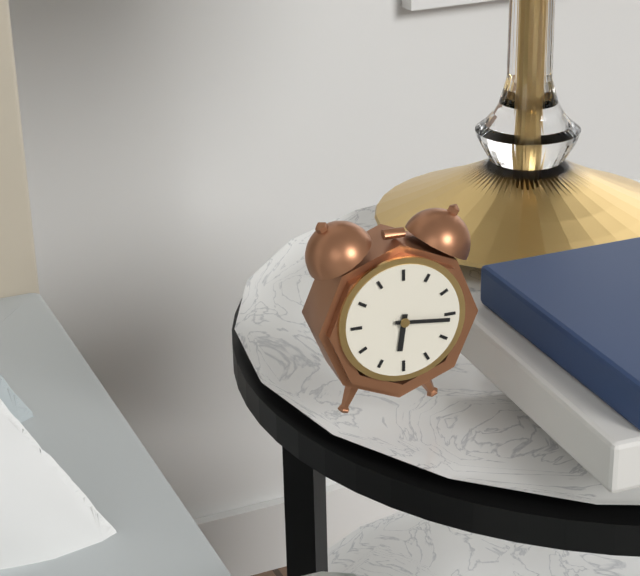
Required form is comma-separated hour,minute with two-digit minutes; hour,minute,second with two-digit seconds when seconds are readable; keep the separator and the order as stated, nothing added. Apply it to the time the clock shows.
6,16
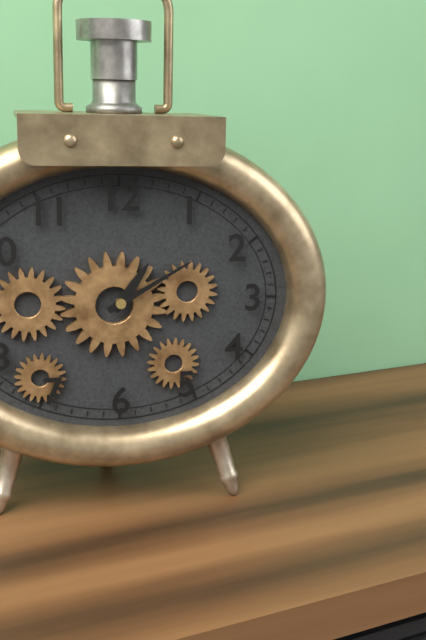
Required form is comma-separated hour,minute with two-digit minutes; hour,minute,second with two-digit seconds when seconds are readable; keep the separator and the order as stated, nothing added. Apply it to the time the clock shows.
1,10
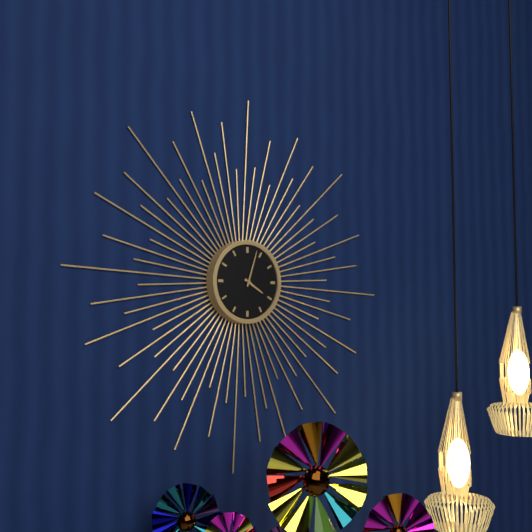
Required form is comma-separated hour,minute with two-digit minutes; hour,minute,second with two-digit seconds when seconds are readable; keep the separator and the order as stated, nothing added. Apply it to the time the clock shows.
4,03
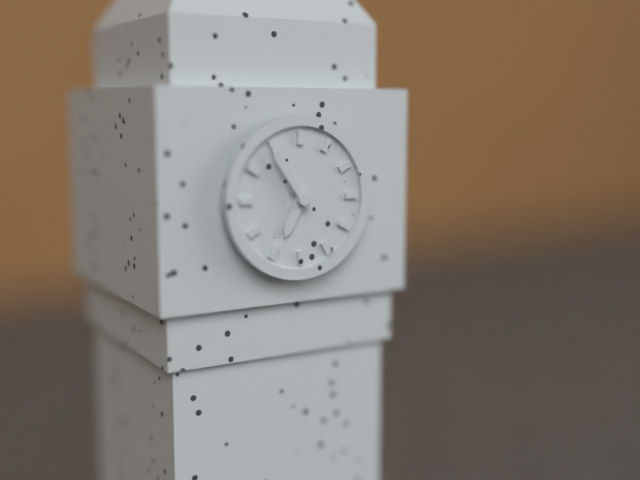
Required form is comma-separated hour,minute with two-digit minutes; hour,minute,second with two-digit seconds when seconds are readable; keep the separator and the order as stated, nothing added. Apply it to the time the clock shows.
6,54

● ● ● ● ● ● ●

● EXERCISE BRIEF: Can you write out all the lines above again with "clock" replaced by "watch" wherever it appears, keeping everything else the same and leaving out the pictures?

● RESPONSE FOR THIS EXERCISE:
Required form is comma-separated hour,minute with two-digit minutes; hour,minute,second with two-digit seconds when seconds are readable; keep the separator and the order as stated, nothing added. Apply it to the time the watch shows.
6,16
Required form is comma-separated hour,minute with two-digit minutes; hour,minute,second with two-digit seconds when seconds are readable; keep the separator and the order as stated, nothing added. Apply it to the time the watch shows.
1,10
Required form is comma-separated hour,minute with two-digit minutes; hour,minute,second with two-digit seconds when seconds are readable; keep the separator and the order as stated, nothing added. Apply it to the time the watch shows.
4,03
Required form is comma-separated hour,minute with two-digit minutes; hour,minute,second with two-digit seconds when seconds are readable; keep the separator and the order as stated, nothing added. Apply it to the time the watch shows.
6,54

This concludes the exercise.